The shared JutulAgent Julia package (julia_runtime/) is synced into every env at bootstrap and carries cross-simulator runtime helpers, including the ensemble runner.

Adding a simulator adds data in that folder; the registry discovers it automatically. No agent code changes.

Memory

Memory is per workspace and maintained by the agent itself (agent/memory.py). Only the index file MEMORY.md is loaded into the prompt. Each fact is a sibling markdown file the agent reads on demand and edits with the normal file tools. --ephemeral-memory swaps in a throwaway directory, which the bench uses so runs cannot learn from each other.

Trace, transcripts, artifacts

Every session appends events to trace.sqlite in the session state directory: user and assistant messages, reasoning, every tool call with arguments and result, token usage per model turn, plot artifacts, investigation attempts, and approval round-trips. The recorder is a middleware (trace/recorder.py), so it sees the same stream the model does.

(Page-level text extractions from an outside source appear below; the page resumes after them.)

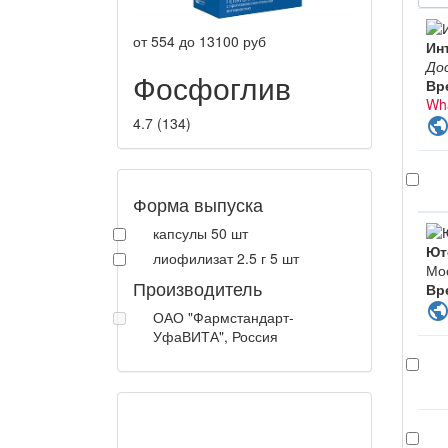
от
554
до
13100
руб
Ин
До
Фосфоглив
Вр
Wh
4.7
(
134
)
publi
Форма выпуска
капсулы 50 шт
Ют
лиофилизат 2.5 г 5 шт
Мо
Производитель
Вр
publi
ОАО "Фармстандарт-
УфаВИТА", Россия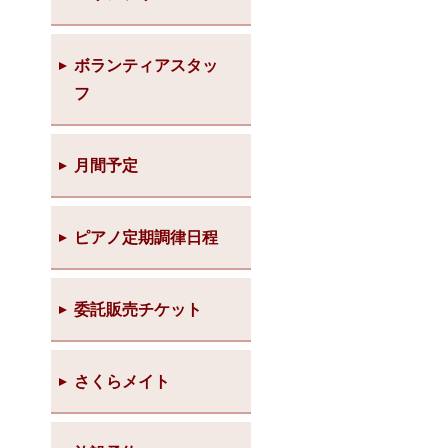
ボランティアスタッ
フ
月間予定
ピアノ定期調律日程
委託販売チケット
さくらメイト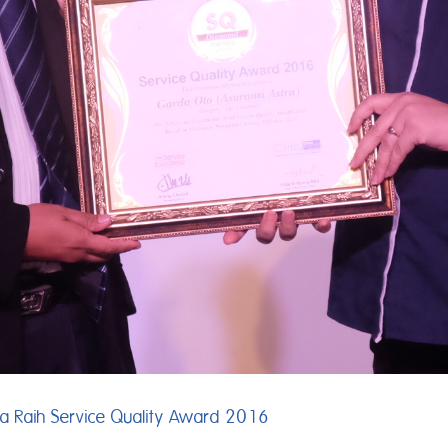
ra Raih Service Quality Award 2016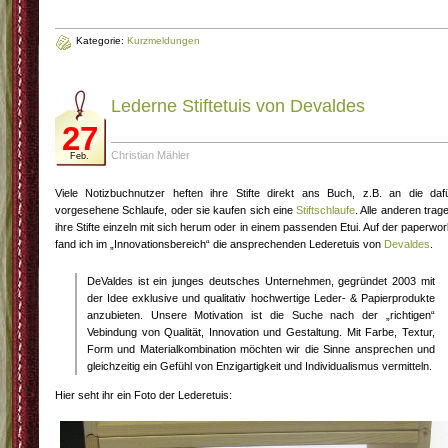
Kategorie:
Kurzmeldungen
Lederne Stiftetuis von Devaldes
27
Christian Mähler
Feb.
Viele Notizbuchnutzer heften ihre Stifte direkt ans Buch, z.B. an die daf
vorgesehene Schlaufe, oder sie kaufen sich eine
Stiftschlaufe
. Alle anderen trag
ihre Stifte einzeln mit sich herum oder in einem passenden Etui. Auf der paperwor
fand ich im „Innovationsbereich“ die ansprechenden Lederetuis von
Devaldes
.
DeValdes ist ein junges deutsches Unternehmen, gegründet 2003 mit
der Idee exklusive und qualitativ hochwertige Leder- & Papierprodukte
anzubieten. Unsere Motivation ist die Suche nach der „richtigen“
Vebindung von Qualität, Innovation und Gestaltung. Mit Farbe, Textur,
Form und Materialkombination möchten wir die Sinne ansprechen und
gleichzeitig ein Gefühl von Enzigartigkeit und Individualismus vermitteln.
Hier seht ihr ein Foto der Lederetuis: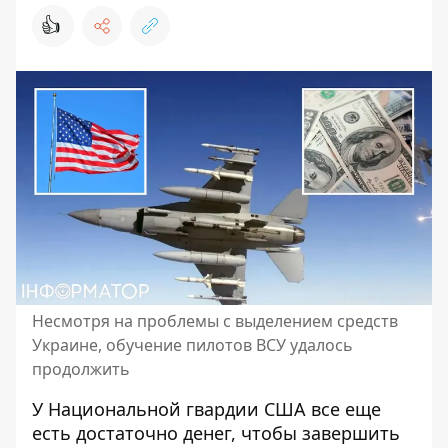
👍
Несмотря на проблемы с выделением средств
Украине, обучение пилотов ВСУ удалось
продолжить
У Национальной гвардии США все еще
есть достаточно денег, чтобы завершить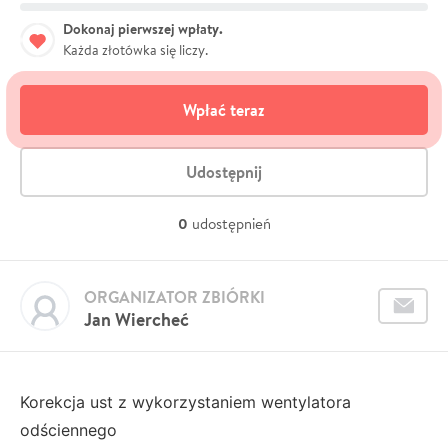
Dokonaj pierwszej wpłaty.
Każda złotówka się liczy.
Wpłać teraz
Udostępnij
0
udostępnień
ORGANIZATOR ZBIÓRKI
Jan Wiercheć
Korekcja ust z wykorzystaniem wentylatora
odściennego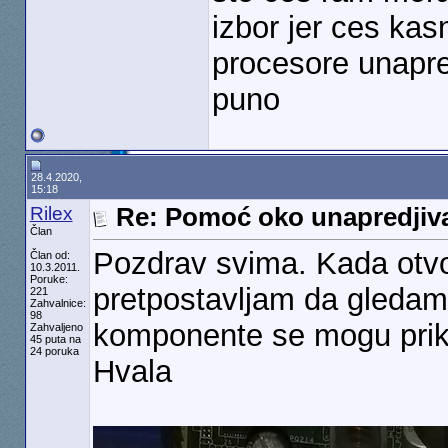
izbor jer ces kas
procesore unapre
puno
28.4.2020,
15:18
Rilex
Re: Pomoć oko unapredjiv
Član
Pozdrav svima. Kada otvo
Član od:
10.3.2011.
Poruke:
pretpostavljam da gledam 
221
Zahvalnice:
98
komponente se mogu priklj
Zahvaljeno
45 puta na
24 poruka
Hvala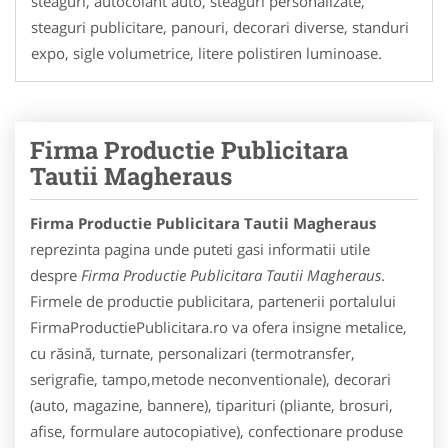
steaguri, autocolant auto, steaguri personalizate,
steaguri publicitare, panouri, decorari diverse, standuri
expo, sigle volumetrice, litere polistiren luminoase.
Firma Productie Publicitara
Tautii Magheraus
Firma Productie Publicitara Tautii Magheraus
reprezinta pagina unde puteti gasi informatii utile
despre
Firma Productie Publicitara Tautii Magheraus
.
Firmele de productie publicitara, partenerii portalului
FirmaProductiePublicitara.ro va ofera insigne metalice,
cu răsină, turnate, personalizari (termotransfer,
serigrafie, tampo,metode neconventionale), decorari
(auto, magazine, bannere), tiparituri (pliante, brosuri,
afise, formulare autocopiative), confectionare produse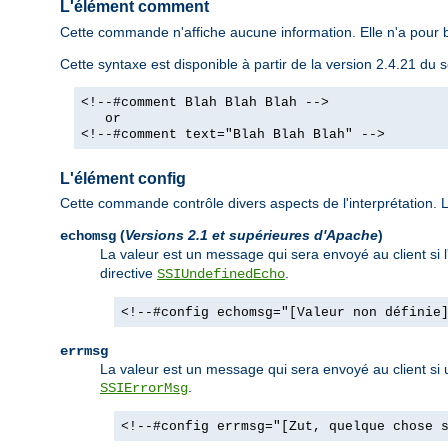
L'élément comment
Cette commande n'affiche aucune information. Elle n'a pour b
Cette syntaxe est disponible à partir de la version 2.4.21 d
<!--#comment Blah Blah Blah -->
or
<!--#comment text="Blah Blah Blah" -->
L'élément config
Cette commande contrôle divers aspects de l'interprétation. Le
(
Versions 2.1 et supérieures d'Apache
)
echomsg
La valeur est un message qui sera envoyé au client si 
directive
.
SSIUndefinedEcho
<!--#config echomsg="[Valeur non définie
errmsg
La valeur est un message qui sera envoyé au client si un
.
SSIErrorMsg
<!--#config errmsg="[Zut, quelque chose 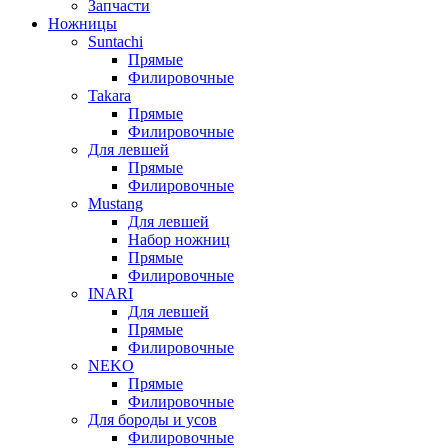
Запчасти
Ножницы
Suntachi
Прямые
Филировочные
Takara
Прямые
Филировочные
Для левшей
Прямые
Филировочные
Mustang
Для левшей
Набор ножниц
Прямые
Филировочные
INARI
Для левшей
Прямые
Филировочные
NEKO
Прямые
Филировочные
Для бороды и усов
Филировочные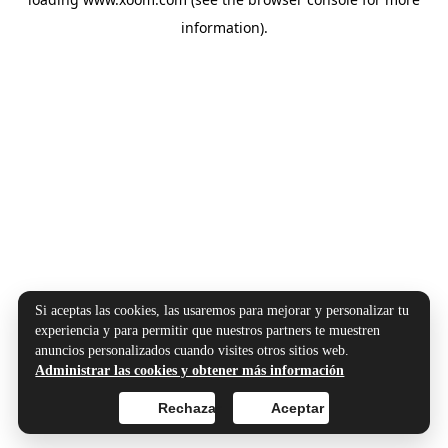
information).
Si aceptas las cookies, las usaremos para mejorar y personalizar tu
experiencia y para permitir que nuestros partners te muestren
anuncios personalizados cuando visites otros sitios web.
Administrar las cookies y obtener más información
Rechazar
Aceptar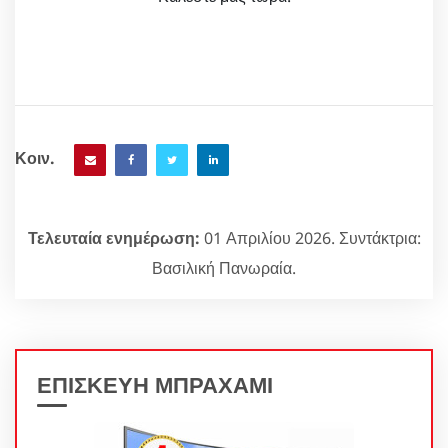
Κοιν.
Τελευταία ενημέρωση:
01 Απριλίου 2026. Συντάκτρια:
Βασιλική Πανωραία.
ΕΠΙΣΚΕΥΗ ΜΠΡΑΧΑΜΙ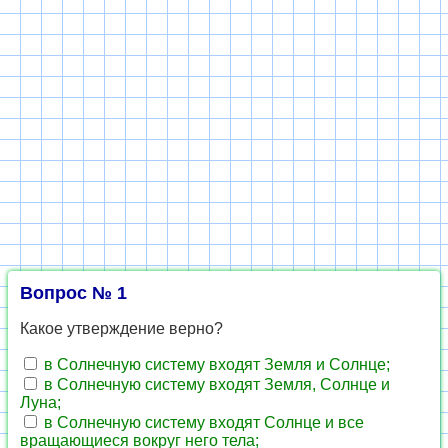
Вопрос № 1
Какое утверждение верно?
в Солнечную систему входят Земля и Солнце;
в Солнечную систему входят Земля, Солнце и
Луна;
в Солнечную систему входят Солнце и все
вращающиеся вокруг него тела;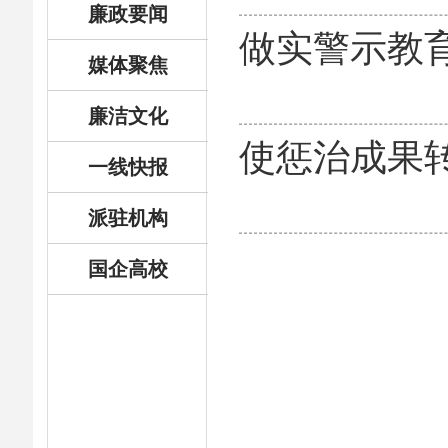
廉政要闻
做实警示教
媒体聚焦
廉洁文化
使惩治成果
一线快报
派驻机构
国企高校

The trace is the source of truth. Transcripts (HTML or markdown, via jutul-agent transcript) are renderings of it, and bench scorers grade against it rather than trusting the model's final text. Conversation state for resuming and model switching lives separately in checkpoints.sqlite (langgraph's checkpointer). The event schema is documented in the trace database.

Models

Model ids are opaque provider:model strings resolved by precedence: --model flag, workspace config, user config, $JUTUL_AGENT_MODEL, default. /model in the TUI opens a selector that can also pull Ollama models and collect missing API keys. Keys live in a user-global .env (credentials.py), never in config files. Switching models mid-session rebuilds the agent on the same checkpointer, so the conversation carries over.

Evaluation

jutul-bench drives this whole stack, unchanged, through Inspect AI: a solver builds a real session per sample and scorers read the resulting trace. See evaluation.